Et la mort, sournoisement, foudroya cette noble intelli­gence. Ce fut l'unique chagrin que nous causa Jean de Saint-Prix, mais ce chagrin durera autant que nous. Notre petit groupe d'esprits fiers et libres a perdu le meilleur des siens.
Nous savons que la perte d'un tel homme est une cala­mité pour l'humanité entière. Sa vie était consacrée à la dé­fense des opprimés. Il laisse, aux jeunes hommes, un exemple incomparable. Son jeune frère, qui partage sa foi, a, lui aussi, une âme vaillante éprise de vérité et de justice. Il sera fidèle à la grande mémoire de son aîné. Il appartient à la jeunesse frémissante qui sauvera le monde. Qu'il soit assuré ici de notre profonde affection.
Fernand DESPRÈS.

Paris fleuri de Rouge

Peuple de Paris fleuri de rouge ! Peuple de Paris, tu as retrouvé ton sang. Ce n'était pas seulement une protesta­tion contre le crime et l'injustice des juges couvrant le crime. Qui donc pensait à Villain, qui se souvenait des douze haineux imbéciles qui, n'osant le féliciter, épanoui­rent pourtant sur lui, pour le couvrir, l'ordure de leur âme bourgeoise.
 Plus haut fut ton verdict, peuple de Paris ! Dans cette rouge journée d'avril, dans cette journée de mort et de résurrection, je pensais au symbole éternel. Tant de sang répandu, depuis le sang de Jaurès, premier martyr, vic­time individuelle d'une brute déléguée par les nourrisseurs de Moloch, victime nécessaire pour que fût possible le sacrifice, jusqu'au sang des millions d'humains, versé pour l'unique tentative de cimenter les blocs d'une Bastille sociale effritée et pourrie, écrasée sous le poids des coffres-forts ; tout ce sang fleurissait dimanche aux battements graves et lourds des rouges drapeaux déployés, au rythme des coeurs populaires ; il fleurissait aux paroles des hym­nes et dans les yeux et sur les joues des enfants et des femmes, comme il fleurissait les corsages et les bouton­nières — et jusqu'à celles — ô ironie ! — des mouchards blêmes et honteux, embellis, pour un jour, d'en être écla­boussés.
Symbole de l'éternel retour ! Fête de la mort au prin­temps, où dans l'amour des morts, la vie puise la force de renaître (1).
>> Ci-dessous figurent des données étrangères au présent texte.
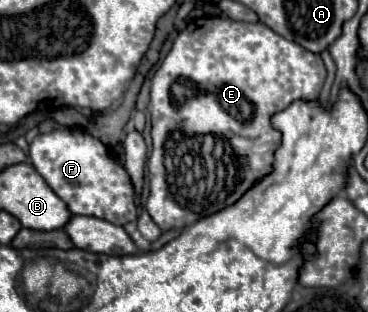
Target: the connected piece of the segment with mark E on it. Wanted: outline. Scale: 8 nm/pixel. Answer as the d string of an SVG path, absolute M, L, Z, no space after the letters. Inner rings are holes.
M197 18L193 20L185 30L179 32L179 36L173 42L171 52L167 54L167 58L163 60L163 64L159 66L159 70L155 72L153 80L151 80L151 102L149 102L149 110L151 110L151 138L153 138L153 150L151 150L151 158L149 158L149 180L151 180L151 194L147 200L147 210L151 214L151 218L155 220L155 224L167 232L171 228L183 228L183 226L191 226L193 222L211 216L231 204L235 204L257 180L261 180L265 174L269 174L269 170L273 170L273 154L277 150L277 146L281 146L281 132L277 132L271 124L271 116L285 110L291 102L295 100L317 100L319 92L323 88L327 76L327 68L321 60L319 54L313 54L309 50L305 50L303 46L297 46L295 42L289 42L285 38L281 38L277 32L269 30L269 26L261 24L261 22L233 22L231 18ZM217 138L225 140L225 144L229 144L233 148L233 154L223 150L223 154L217 154Z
Nous avons célébré nos morts, tous nos morts, dont les assassins en liberté peuplent les villes, depuis les caveaux où se tripotent de misérables convoi­tises, jusqu'aux palais dorés des potentats, en passant par les lupanars académiques, les états-majors et les salons, les banques, les parlements, les secrétariats de comités, de syndicats et de partis et les officines malpropres où les mains corrompues se nouent autour du sac aux trente deniers.
Haceldama ! Champ de sang ! Champ inculte et sinistre, acquis au prix du sang d'un juste et de millions d'inno­cents, champ immense et dévasté de l'Europe ! Voici que de l'Orient à l'Occident tes nouveaux maîtres épouvantés voient lever de ton sol obscur une étonnante moisson ruti­lante. Il semble que la terre outragée dégorge le sang qu'elle a reçu, le sang de ses enfants inutilement massa­crés, force à jamais perdue dont elle refuse l'hommage. Et la vague déferle sur les collines, comble les ravins, franchit les frontières, fraternité des hommes cruellement retrouvée dans l'égalité de la mort.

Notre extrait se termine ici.